Are Leg Locks Part of Jiu-Jitsu? Part 2

continued from part 1…

4) Higher level practitioners do them and not lower level because most BJJ practitioners are not good at leg locks.  If they are a brown belt, their leg locks are normally at blue belt level.  Beginners may be told that they will learn them when they are higher rank, but in most schools, they won’t learn much about them.  Because many BJJ practitioners do not know them.

I believe that lower level practitioners can do ankle locks and kneebars, and they should be taught to do them with the same respect and control that they are taught to do all other submissions.

Dirty Submissions

To be fair, I have to define what I am talking about.  Leg locks include so many different types of attacks, that you can’t generalize.

What is a dirty submission?  In my opinion, when your arm is straight when you’re put in an armbar, you should tap.  If you wait, your arm will get popped.  If your ankle is straight when you’re caught in a kneebar, you know you should tap.  If your leg is straight when in a kneebar, you should tap.

In a heel hook, there is no point that you know you have to tap.  It is a twisting motion.  I know that shoulder locks are the same, that there is not an exact point that you should tap, but shoulders are built different than knees.  When the lower part of your leg twists, and the upper part is not rotating, it is the knee that is being attacked.  The knee does not have a lot of nerves in it to tell you that you are in trouble.  When you are in a kimura or americana, you feel a lot of stretching and pain before the joint is damaged.  In a heelhook, you don’t feel much.  You just hear the popping sound!

I was training years ago with a Jiu-Jitsu guy and he went for a heel hook.  At that particular school, the rule was no heel hooks.  He went for it anyways, and I didn’t feel any pain.  My knee started to feel strange, and I tapped immediately.   If I were in a competition, I may not have, because it wouldn’t have seemed like I have to.  My knee probably would have been destroyed.

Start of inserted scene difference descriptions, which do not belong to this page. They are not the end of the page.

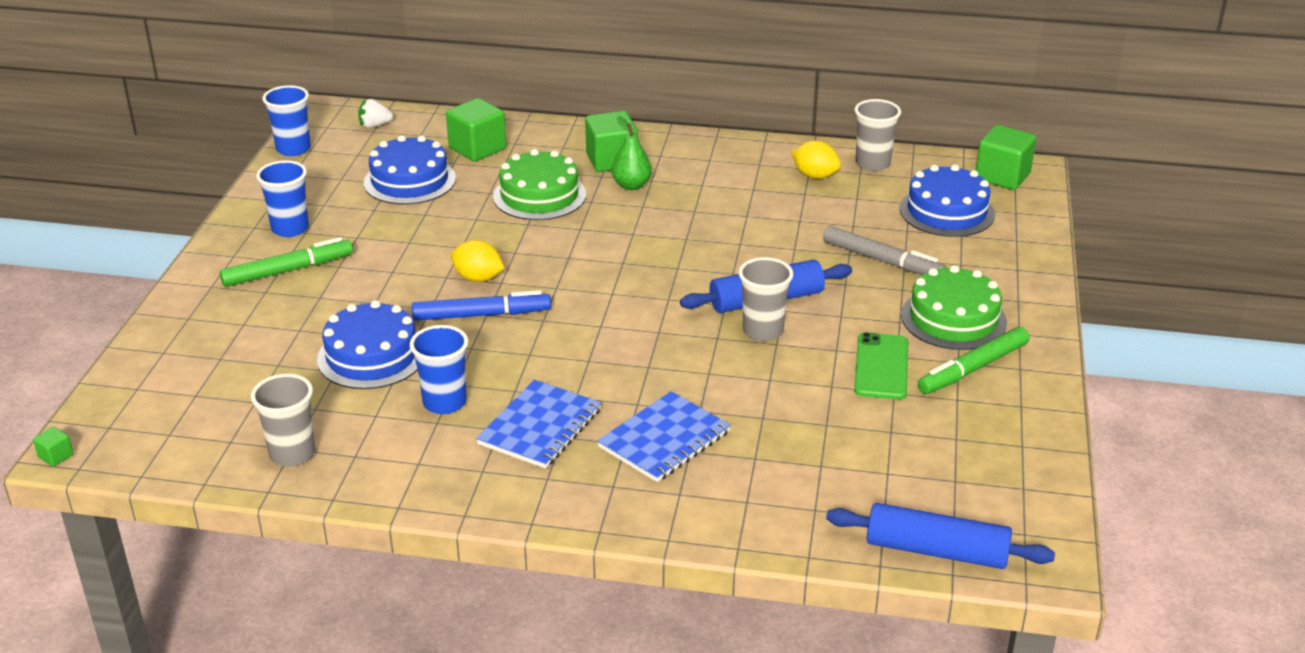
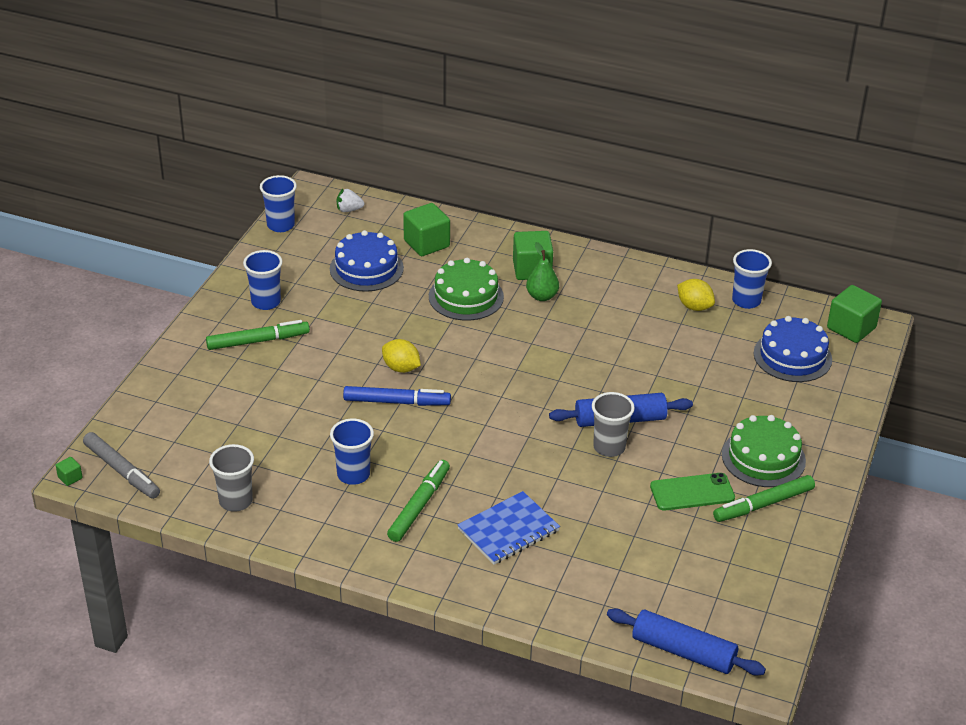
camera: 10 degrees right, 5 degrees up
(372, 356) = (307, 426): blue cake -> none
(540, 427) = (419, 506): blue notebook -> green marker
(872, 163) = (746, 301): grey cup -> blue cup
(881, 367) = (692, 492): green phone -> green phone turned 60 degrees clockwise
(882, 261) = (724, 396): grey marker -> grey marker (122, 471)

My point is that ankle locks and kneebars are clean submissions.  The leg is straight, you should tap.  You didn’t prevent the attack, and you didn’t escape.

Any other leg lock then is not as clean: heel hooks, toe holds, muscle locks, and other cranks and twists.

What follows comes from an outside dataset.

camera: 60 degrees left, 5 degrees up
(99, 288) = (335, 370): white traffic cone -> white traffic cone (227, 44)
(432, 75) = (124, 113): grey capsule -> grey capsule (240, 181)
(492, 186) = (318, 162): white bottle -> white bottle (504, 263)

In general, leg locks have a greater negative consequence than other submissions.  The Russian military used Sambo leg locks so much because if you break someones arm, they can still walk and fire a gun.  If you break their leg, they can’t walk, and it takes another soldier to help them walk.

But all submissions are dangerous.  If you get caught in a submission and you don’t tap- recognizing that you are finished, you could get hurt.  Now if someone throws on a submission really fast and doesn’t give you an opportunity to tap, then that is their fault.  That lack of control is really irresponsible and students that cannot control themselves shouldn’t know the art of Jiu-Jitsu!

One type of leg lock may have given leg locks a bad name: the cranks and twists.  I have trained leg locks with several people: Erik Paulson, Gokor Chivichyan, Igor Yakimov, John Donahue, and others, and there are some leg submissions that are nasty.  Visualize this: someone has you in an armbar.  You are flat on your back, facing the ceiling, and they are sitting on their butt, perpendicular to your body, and they grab your ankle and start pulling it toward your head!  You will feel pain in your knee, your hip, and even your back!

Assumptions

There was an army commander that had a sign on his desk: “Assumptions are the mother of all f*** ups.”  If you accepted the assumption that you shouldn’t do leg locks, guess what?  You have missed an awesome component of grappling.

To be honest, if someone wants to slow you down from submitting them, all they have to do is keep their arms close to their body while protecting their neck, and then move their hips.  But if you attack their legs, it will not slow you down at all.

It is similar to striking.  If you throw a roundhouse kick to their thigh and a jab to the head, and a cross to the body, you are attacking the low area, the high area, and the middle area.   Protecting the neck and arms is the high area.  Leg locks attack the low area.  You are way more effective when your partner has to think about defending every area of the body!

Besides attacking all areas of the body, one of the great thing about leg locks is they make your attack combinations longer, and you have more counter options.  When I lose an armlock, a leg lock if often right there.

If you don’t utilize leg locks, you are missing a large part of the art.

4 Responses to “Are Leg Locks Part of Jiu-Jitsu? Part 2”

  1. […] continued on part 2… Share and Enjoy: […]

  2. Shawn says:

    I remember when I first started, we had 1 ankle lock from the guard. That was it. We were told not to worry about them till later (which never really came).

    Nice post Ryan… Thanks

  3. Vince Anila says:

    Hey Ryan,

    Could you say something about wristlocks and BJJ? I’ve always kinda wondered about that.

    Vince

  4. Backyard MMA says:

    Hi Ryan,

    You make good points.

    I’d like to add that perhaps a big reason why schools and tournament directors are hesitant to allow leg locks at the beginner level is because it’s one less potential accidental injury they have to worry about.